3. Not recognizing the need to use prime factorization properties: Students might try to work with specific numbers or use algebraic manipulation without leveraging the fundamental property that primes can only divide a product if they divide one of the factors.

Errors while executing the approach

1. Algebra manipulation errors when rearranging the divisibility condition: When transforming "\(\mathrm{pq}\) divides \(\mathrm{mp + nq}\)" into useful forms like \(\mathrm{p(m - kq) = -nq}\), students often make sign errors or incorrectly factor expressions.

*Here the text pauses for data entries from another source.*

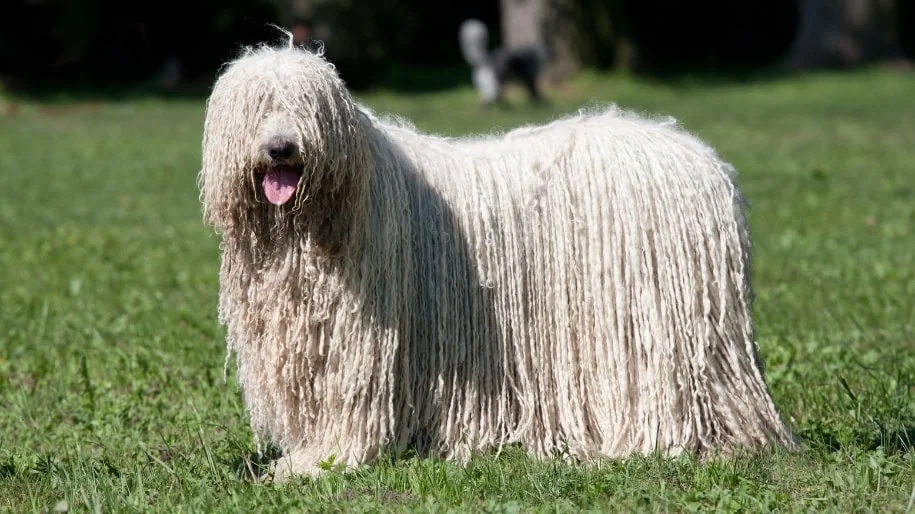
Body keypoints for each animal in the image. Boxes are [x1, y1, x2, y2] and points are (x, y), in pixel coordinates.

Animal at [199, 38, 796, 478]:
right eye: (257, 105)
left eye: (308, 106)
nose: (281, 147)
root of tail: (707, 163)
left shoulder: (360, 345)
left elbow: (351, 408)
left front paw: (315, 463)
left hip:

2. Incorrectly applying the fundamental property of primes: Students might conclude that since \(\mathrm{p}\) divides \(\mathrm{nq}\), then \(\mathrm{p}\) divides both \(\mathrm{n}\) and \(\mathrm{q}\), forgetting that \(\mathrm{p}\) only needs to divide one of the factors since \(\mathrm{p}\) and \(\mathrm{q}\) are different primes.

3. Confusing "\(\mathrm{pq}\) divides \(\mathrm{mn}\)" with "\(\mathrm{p^2}\) divides \(\mathrm{mn}\)": When checking Statement III, students might think that because \(\mathrm{p}\) divides \(\mathrm{n}\) and \(\mathrm{q}\) divides \(\mathrm{m}\), this automatically means \(\mathrm{p^2}\) divides \(\mathrm{mn}\), not recognizing that this would require an additional factor of \(\mathrm{p}\).

Errors while selecting the answer

1. Not systematically checking all three statements: Students might stop after finding that Statement I is true and select "A. I only" without thoroughly verifying whether Statement II is also always true.

2. Misreading the Roman numeral combinations: Students might correctly identify that Statements I and II are true but accidentally select the wrong answer choice due to confusion with the Roman numeral format or not carefully matching their conclusions to the given options.